> WHAT THIS TASK INVOLVES:
Restate each line of the listing exactly, without carrying over any pictures.

PROVIDED RECORDS below:

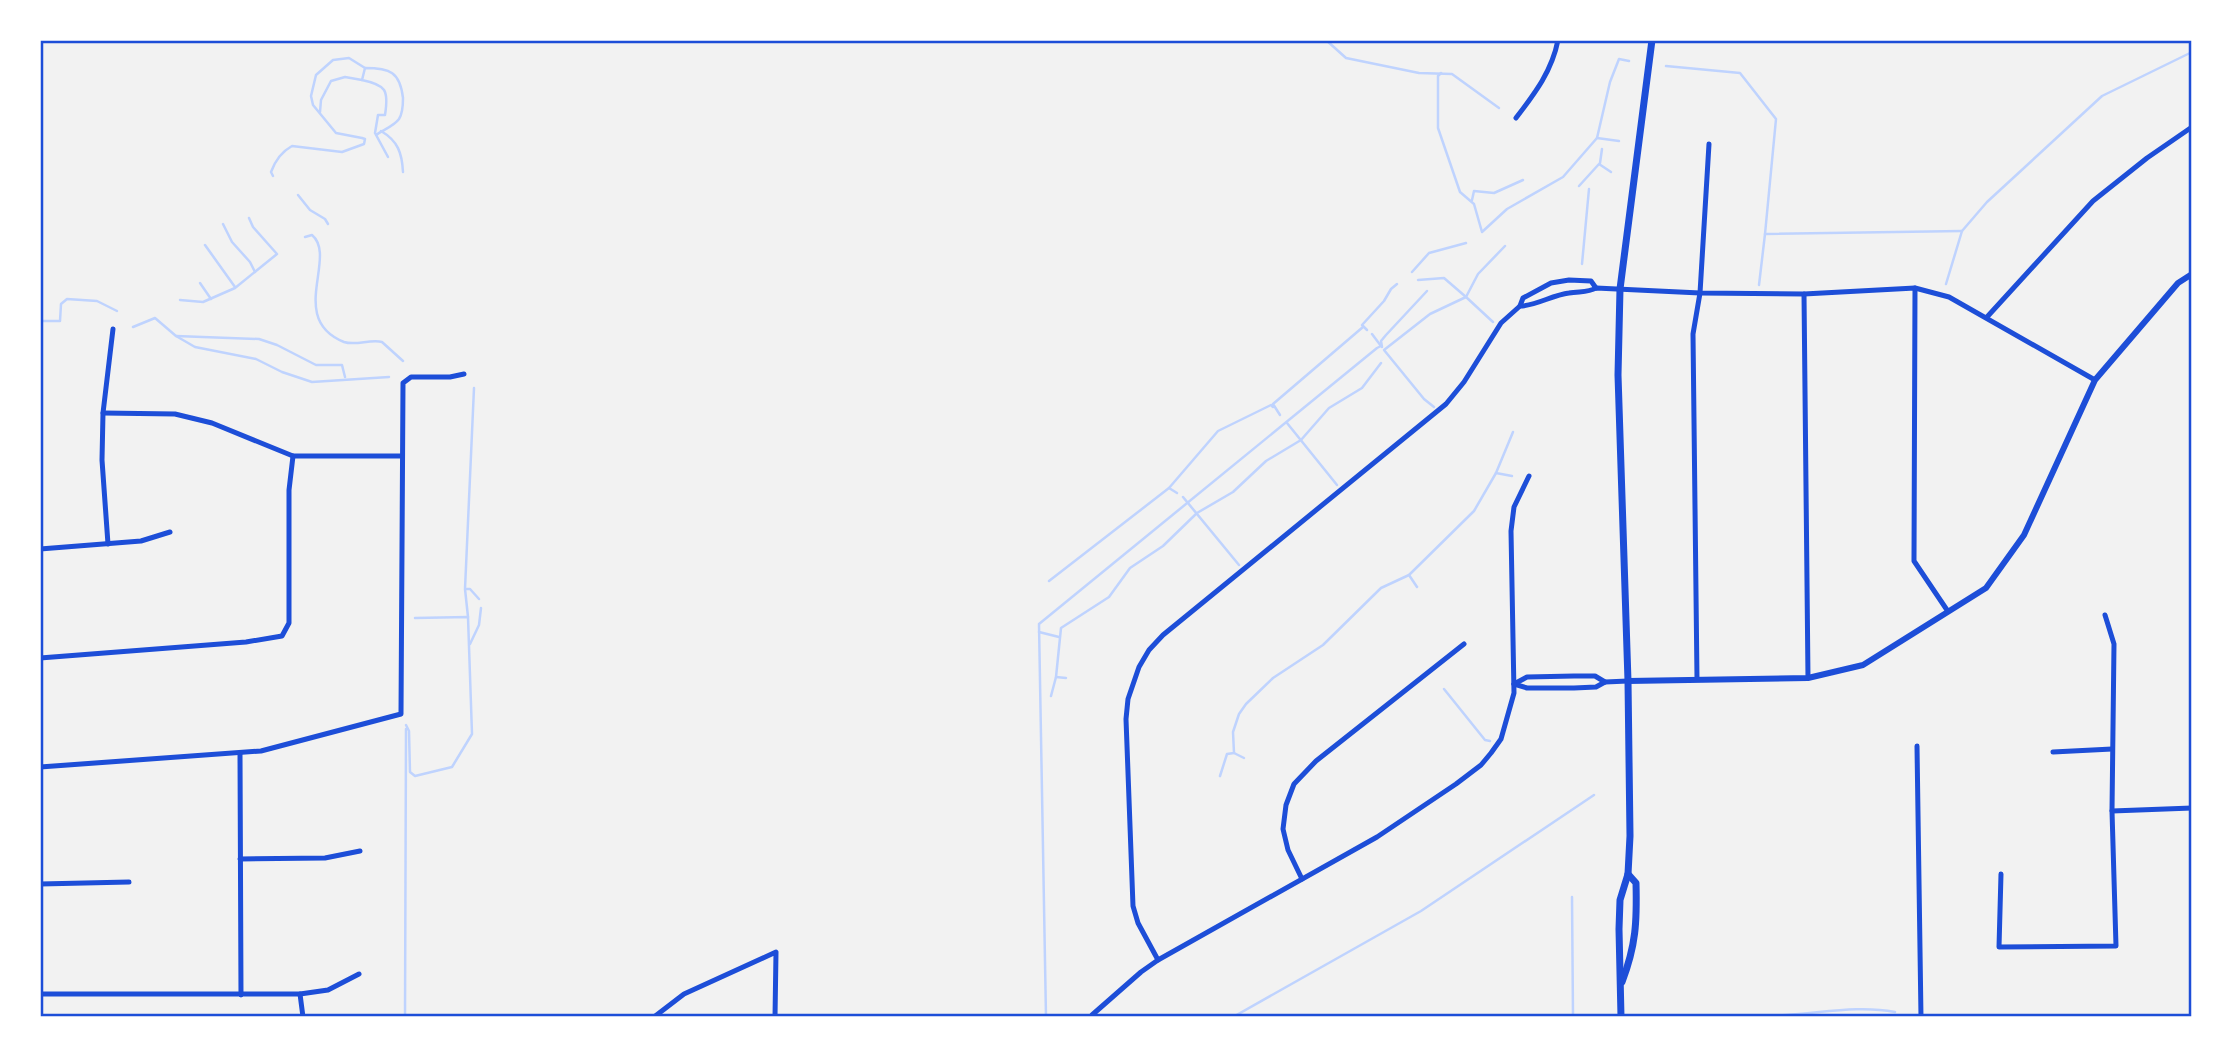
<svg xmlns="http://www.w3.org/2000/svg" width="2232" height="1057" font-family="Karla,sans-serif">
	<rect width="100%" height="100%" fill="#f2f2f2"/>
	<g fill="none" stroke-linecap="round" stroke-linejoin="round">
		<!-- stream -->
		<g stroke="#bfd3fe" stroke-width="2.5">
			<path d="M1326,40L1346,58L1419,73L1452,74L1499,108"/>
			<path d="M1666,66L1740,73L1776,119L1765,234"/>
			<path d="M1441,73L1438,76V128L1460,192L1474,204L1482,232L1507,209L1563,177L1597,138L1610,82L1619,59L1629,61"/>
			<path d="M320,112L321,100L331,81L345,77L362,80"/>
			<path d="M381,131C398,141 402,153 403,172"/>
			<path d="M376,135C383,130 394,126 399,119C403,113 403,105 403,98C400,72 390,68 365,68L362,80C386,85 389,90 385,115H378L375,133L388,157"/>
			<path d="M1597,138L1619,141"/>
			<path d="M1600,163L1602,149"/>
			<path d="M273,176L271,172C275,161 281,152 292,146L342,152L364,144L365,139L362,138L336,133L313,105L311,96L316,75L333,60L349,58L365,68"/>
			<path d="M1579,186L1599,164L1611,172"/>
			<path d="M298,195L310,210L325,219L328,224"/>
			<path d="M1472,200L1474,191L1494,193L1523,180"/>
			<path d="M223,224L232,242L250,262L255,272"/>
			<path d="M305,237L312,235C338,257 287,319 344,342C356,346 370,339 382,342L403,361"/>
			<path d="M205,245L235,287"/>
			<path d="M1582,264L1589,189"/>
			<path d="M1412,272L1429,253L1466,243"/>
			<path d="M1418,280L1444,278L1466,297L1430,314L1384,350L1424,399L1434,407"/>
			<path d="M200,283L211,299"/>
			<path d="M1946,284L1962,231L1987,202L2102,96L2192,52"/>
			<path d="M1759,285L1765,234L1962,231"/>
			<path d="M180,300L203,302L235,288L277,254L253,227L249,218"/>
			<path d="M40,321H60L61,304L67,299L97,301L117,311"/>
			<path d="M1493,322L1466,297L1478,274L1505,246"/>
			<path d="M133,327L155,318L176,336L195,347L256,359L282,372L312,382L389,377"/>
			<path d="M1367,330L1362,325L1384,301L1391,289L1397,284"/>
			<path d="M176,336L259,339L277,345L316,365H342L345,377"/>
			<path d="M1382,347L1381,341L1386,335L1427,291"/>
			<path d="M1280,415L1273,404L1363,327"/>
			<path d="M1287,423L1337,485"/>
			<path d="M1512,476L1496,473L1513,432"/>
			<path d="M1169,488L1177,493"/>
			<path d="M1183,497L1239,565"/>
			<path d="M1409,575L1417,587"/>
			<path d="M1049,581L1169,488L1218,431L1271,405L1273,407"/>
			<path d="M466,589H470L479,599"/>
			<path d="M468,617L465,589L474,388"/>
			<path d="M1039,632L1059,637"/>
			<path d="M470,644L479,625L481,608"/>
			<path d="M1056,677L1066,678"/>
			<path d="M1444,689L1485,740L1490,741"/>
			<path d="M1051,696L1056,677L1061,628L1109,597L1130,568L1163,546L1197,513L1233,492L1266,461L1301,440L1329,408L1362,388L1381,363"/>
			<path d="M406,725L409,731L410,772L415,776L452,767L472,734L468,617L415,618"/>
			<path d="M1234,753L1244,758"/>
			<path d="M1220,776L1227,754L1234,753L1233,732L1239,714L1246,704L1273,678L1323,645L1381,588L1409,575L1474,511L1496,473"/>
			<path d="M1572,897L1573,1017"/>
			<path d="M405,1017L406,729"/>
			<path d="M1046,1017L1039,624L1377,348L1381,346L1372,334"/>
			<path d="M1233,1017L1421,911L1594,795"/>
			<path d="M1703,1017C1731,1016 1758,1016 1786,1015C1822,1013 1859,1005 1895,1012"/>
		</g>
		<!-- minor -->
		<g stroke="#1d4ed8" stroke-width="5">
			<path d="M1516,118C1535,93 1552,71 1558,40"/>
			<path d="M1915,288L1914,561L1947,610"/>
			<path d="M1804,294L1808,678"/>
			<path d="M1520,306C1536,306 1552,295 1569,293C1579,291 1588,293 1596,288L1700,293L1804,294L1915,288L1949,297L2095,380"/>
			<path d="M1987,317L2093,201L2147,158L2192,127"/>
			<path d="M103,413L175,414L212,423L293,456H402"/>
			<path d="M108,544L102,460L103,413L113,329"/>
			<path d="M40,549L141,541L170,532"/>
			<path d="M40,658L246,642L282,636L289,623V490L293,456"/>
			<path d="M1697,679L1693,334L1700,293L1709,144"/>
			<path d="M1514,684L1527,688H1574L1596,687L1605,682L1628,681"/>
			<path d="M1514,684L1527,677L1574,676H1595L1605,682"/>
			<path d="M1917,746L1921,1017"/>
			<path d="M2053,752L2112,749"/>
			<path d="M240,753L241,995"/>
			<path d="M40,767L261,751L401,714L403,383L411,377H450L464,374"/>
			<path d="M2112,811L2192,808"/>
			<path d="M240,859L325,858L360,851"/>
			<path d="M2001,874L1999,947L2116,946L2112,811L2114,644L2105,615"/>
			<path d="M1302,879L1288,850L1283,829L1286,805L1294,784L1316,761L1464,644"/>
			<path d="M40,884L129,882"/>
			<path d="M1158,960L1138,923L1133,906L1126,719L1128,699L1139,667L1149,650L1163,635L1446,404L1464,382L1501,323L1520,306L1523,298L1551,283L1569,280L1591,281L1596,288"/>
			<path d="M40,994H300L328,990L359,974"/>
			<path d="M300,994L303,1017"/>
			<path d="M1092,1015L1141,972L1158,960L1377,837L1456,784L1481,765L1491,753L1501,739L1514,693L1511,531L1514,507L1529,476"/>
			<path d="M654,1017L684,994L776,952L775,1017"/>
		</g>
		<!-- tertiary -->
		<path stroke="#1d4ed8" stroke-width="6" d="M1628,681L1808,678L1863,665L1986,588L2024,535L2095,380L2178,283L2192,274"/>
		<!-- secondary -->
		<g stroke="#1d4ed8" stroke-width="7">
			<path d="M1622,982C1636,945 1637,922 1636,883L1628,874"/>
			<path d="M1621,1017L1619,929L1620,900L1628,874L1630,836L1628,681L1618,375L1620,289L1652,40"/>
		</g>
	</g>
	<!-- border -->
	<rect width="2232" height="1057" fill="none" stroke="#ffffff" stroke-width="84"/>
	<rect x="42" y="42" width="2148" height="973" fill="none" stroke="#1d4ed8" stroke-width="2.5"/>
</svg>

End of PROVIDED RECORDS.

> SOLUTION TO THE EXERCISE:
<svg xmlns="http://www.w3.org/2000/svg" width="2232" height="1057" font-family="Karla,sans-serif">
	<rect width="100%" height="100%" fill="#f2f2f2"/>
	<g fill="none" stroke-linecap="round" stroke-linejoin="round">
		<!-- stream -->
		<g stroke="#bfd3fe" stroke-width="2.5">
			<path d="M1326,40L1346,58L1419,73L1452,74L1499,108"/>
			<path d="M1666,66L1740,73L1776,119L1765,234"/>
			<path d="M1441,73L1438,76V128L1460,192L1474,204L1482,232L1507,209L1563,177L1597,138L1610,82L1619,59L1629,61"/>
			<path d="M320,112L321,100L331,81L345,77L362,80"/>
			<path d="M381,131C398,141 402,153 403,172"/>
			<path d="M376,135C383,130 394,126 399,119C403,113 403,105 403,98C400,72 390,68 365,68L362,80C386,85 389,90 385,115H378L375,133L388,157"/>
			<path d="M1597,138L1619,141"/>
			<path d="M1600,163L1602,149"/>
			<path d="M273,176L271,172C275,161 281,152 292,146L342,152L364,144L365,139L362,138L336,133L313,105L311,96L316,75L333,60L349,58L365,68"/>
			<path d="M1579,186L1599,164L1611,172"/>
			<path d="M298,195L310,210L325,219L328,224"/>
			<path d="M1472,200L1474,191L1494,193L1523,180"/>
			<path d="M223,224L232,242L250,262L255,272"/>
			<path d="M305,237L312,235C338,257 287,319 344,342C356,346 370,339 382,342L403,361"/>
			<path d="M205,245L235,287"/>
			<path d="M1582,264L1589,189"/>
			<path d="M1412,272L1429,253L1466,243"/>
			<path d="M1418,280L1444,278L1466,297L1430,314L1384,350L1424,399L1434,407"/>
			<path d="M200,283L211,299"/>
			<path d="M1946,284L1962,231L1987,202L2102,96L2192,52"/>
			<path d="M1759,285L1765,234L1962,231"/>
			<path d="M180,300L203,302L235,288L277,254L253,227L249,218"/>
			<path d="M40,321H60L61,304L67,299L97,301L117,311"/>
			<path d="M1493,322L1466,297L1478,274L1505,246"/>
			<path d="M133,327L155,318L176,336L195,347L256,359L282,372L312,382L389,377"/>
			<path d="M1367,330L1362,325L1384,301L1391,289L1397,284"/>
			<path d="M176,336L259,339L277,345L316,365H342L345,377"/>
			<path d="M1382,347L1381,341L1386,335L1427,291"/>
			<path d="M1280,415L1273,404L1363,327"/>
			<path d="M1287,423L1337,485"/>
			<path d="M1512,476L1496,473L1513,432"/>
			<path d="M1169,488L1177,493"/>
			<path d="M1183,497L1239,565"/>
			<path d="M1409,575L1417,587"/>
			<path d="M1049,581L1169,488L1218,431L1271,405L1273,407"/>
			<path d="M466,589H470L479,599"/>
			<path d="M468,617L465,589L474,388"/>
			<path d="M1039,632L1059,637"/>
			<path d="M470,644L479,625L481,608"/>
			<path d="M1056,677L1066,678"/>
			<path d="M1444,689L1485,740L1490,741"/>
			<path d="M1051,696L1056,677L1061,628L1109,597L1130,568L1163,546L1197,513L1233,492L1266,461L1301,440L1329,408L1362,388L1381,363"/>
			<path d="M406,725L409,731L410,772L415,776L452,767L472,734L468,617L415,618"/>
			<path d="M1234,753L1244,758"/>
			<path d="M1220,776L1227,754L1234,753L1233,732L1239,714L1246,704L1273,678L1323,645L1381,588L1409,575L1474,511L1496,473"/>
			<path d="M1572,897L1573,1017"/>
			<path d="M405,1017L406,729"/>
			<path d="M1046,1017L1039,624L1377,348L1381,346L1372,334"/>
			<path d="M1233,1017L1421,911L1594,795"/>
			<path d="M1703,1017C1731,1016 1758,1016 1786,1015C1822,1013 1859,1005 1895,1012"/>
		</g>
		<!-- minor -->
		<g stroke="#1d4ed8" stroke-width="5">
			<path d="M1516,118C1535,93 1552,71 1558,40"/>
			<path d="M1915,288L1914,561L1947,610"/>
			<path d="M1804,294L1808,678"/>
			<path d="M1520,306C1536,306 1552,295 1569,293C1579,291 1588,293 1596,288L1700,293L1804,294L1915,288L1949,297L2095,380"/>
			<path d="M1987,317L2093,201L2147,158L2192,127"/>
			<path d="M103,413L175,414L212,423L293,456H402"/>
			<path d="M108,544L102,460L103,413L113,329"/>
			<path d="M40,549L141,541L170,532"/>
			<path d="M40,658L246,642L282,636L289,623V490L293,456"/>
			<path d="M1697,679L1693,334L1700,293L1709,144"/>
			<path d="M1514,684L1527,688H1574L1596,687L1605,682L1628,681"/>
			<path d="M1514,684L1527,677L1574,676H1595L1605,682"/>
			<path d="M1917,746L1921,1017"/>
			<path d="M2053,752L2112,749"/>
			<path d="M240,753L241,995"/>
			<path d="M40,767L261,751L401,714L403,383L411,377H450L464,374"/>
			<path d="M2112,811L2192,808"/>
			<path d="M240,859L325,858L360,851"/>
			<path d="M2001,874L1999,947L2116,946L2112,811L2114,644L2105,615"/>
			<path d="M1302,879L1288,850L1283,829L1286,805L1294,784L1316,761L1464,644"/>
			<path d="M40,884L129,882"/>
			<path d="M1158,960L1138,923L1133,906L1126,719L1128,699L1139,667L1149,650L1163,635L1446,404L1464,382L1501,323L1520,306L1523,298L1551,283L1569,280L1591,281L1596,288"/>
			<path d="M40,994H300L328,990L359,974"/>
			<path d="M300,994L303,1017"/>
			<path d="M1092,1015L1141,972L1158,960L1377,837L1456,784L1481,765L1491,753L1501,739L1514,693L1511,531L1514,507L1529,476"/>
			<path d="M654,1017L684,994L776,952L775,1017"/>
		</g>
		<!-- tertiary -->
		<path stroke="#1d4ed8" stroke-width="6" d="M1628,681L1808,678L1863,665L1986,588L2024,535L2095,380L2178,283L2192,274"/>
		<!-- secondary -->
		<g stroke="#1d4ed8" stroke-width="7">
			<path d="M1622,982C1636,945 1637,922 1636,883L1628,874"/>
			<path d="M1621,1017L1619,929L1620,900L1628,874L1630,836L1628,681L1618,375L1620,289L1652,40"/>
		</g>
	</g>
	<!-- border -->
	<rect width="2232" height="1057" fill="none" stroke="#ffffff" stroke-width="84"/>
	<rect x="42" y="42" width="2148" height="973" fill="none" stroke="#1d4ed8" stroke-width="2.5"/>
</svg>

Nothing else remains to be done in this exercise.